INPUT DATA
-.-.-
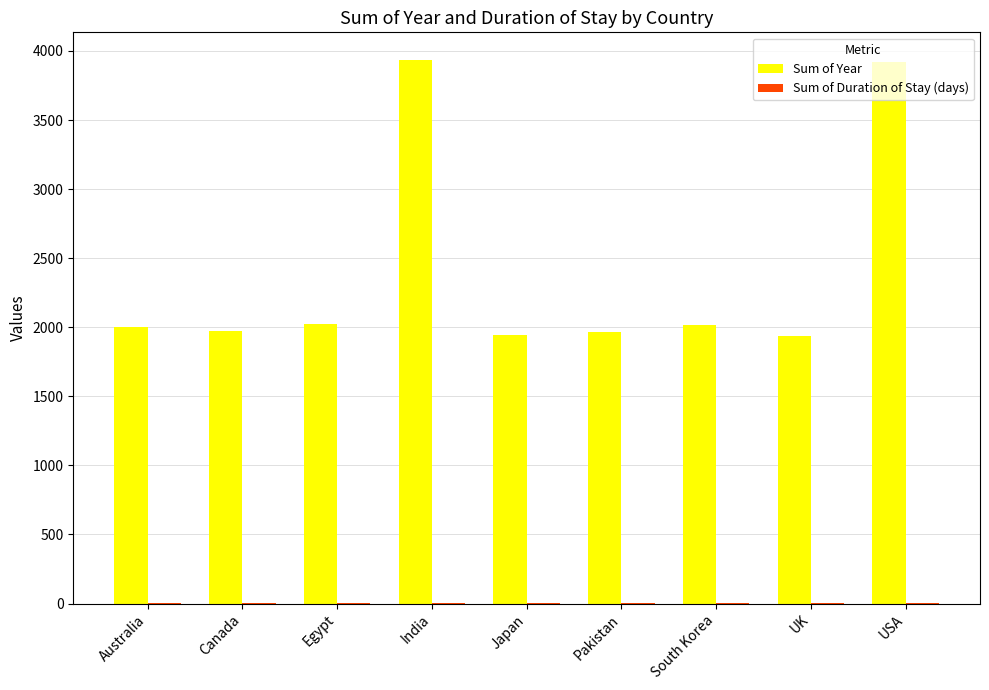

Between Australia and India, which series saw the biggest shift?

Sum of Year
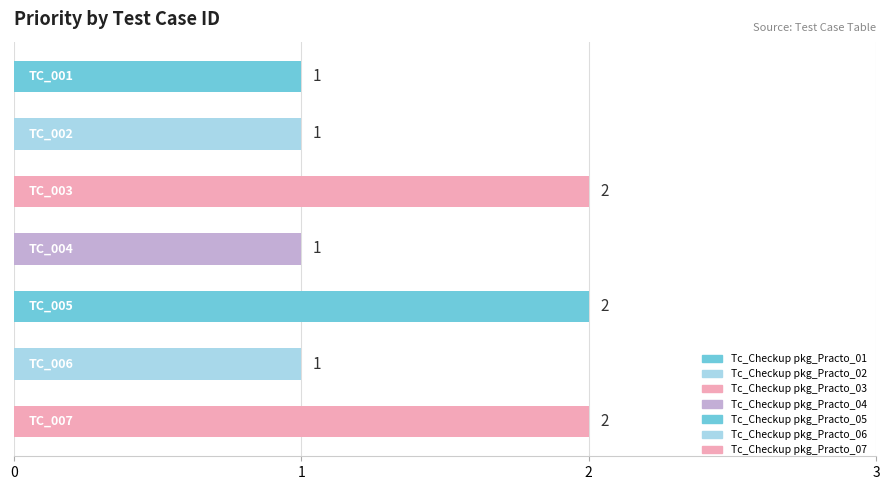

What is the value of the 3rd bar from the top?

2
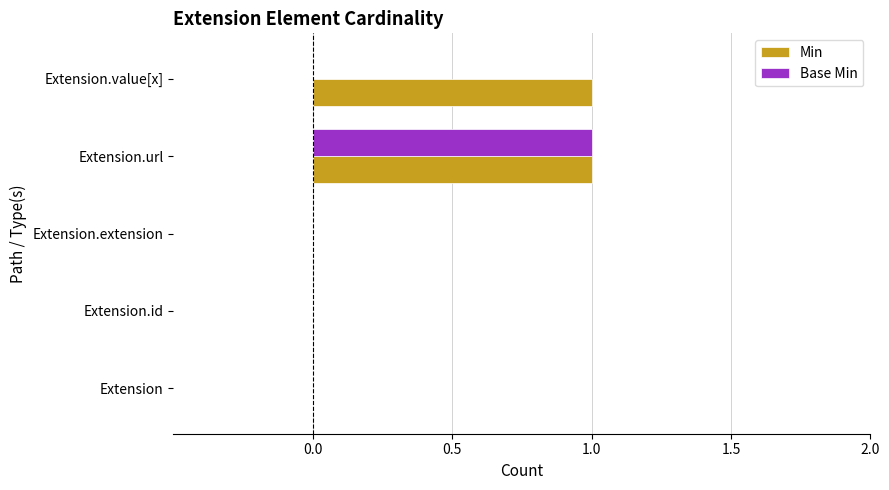

Which series changed the most between Extension and Extension.value[x]?

Min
-.-.-
TASK TO CARRY OUT
Can you reproduce every entry above word for word, leaving out the pictures?

TASK ANSWER
Between Australia and India, which series saw the biggest shift?

Sum of Year

What is the value of the 3rd bar from the top?

2

Which series changed the most between Extension and Extension.value[x]?

Min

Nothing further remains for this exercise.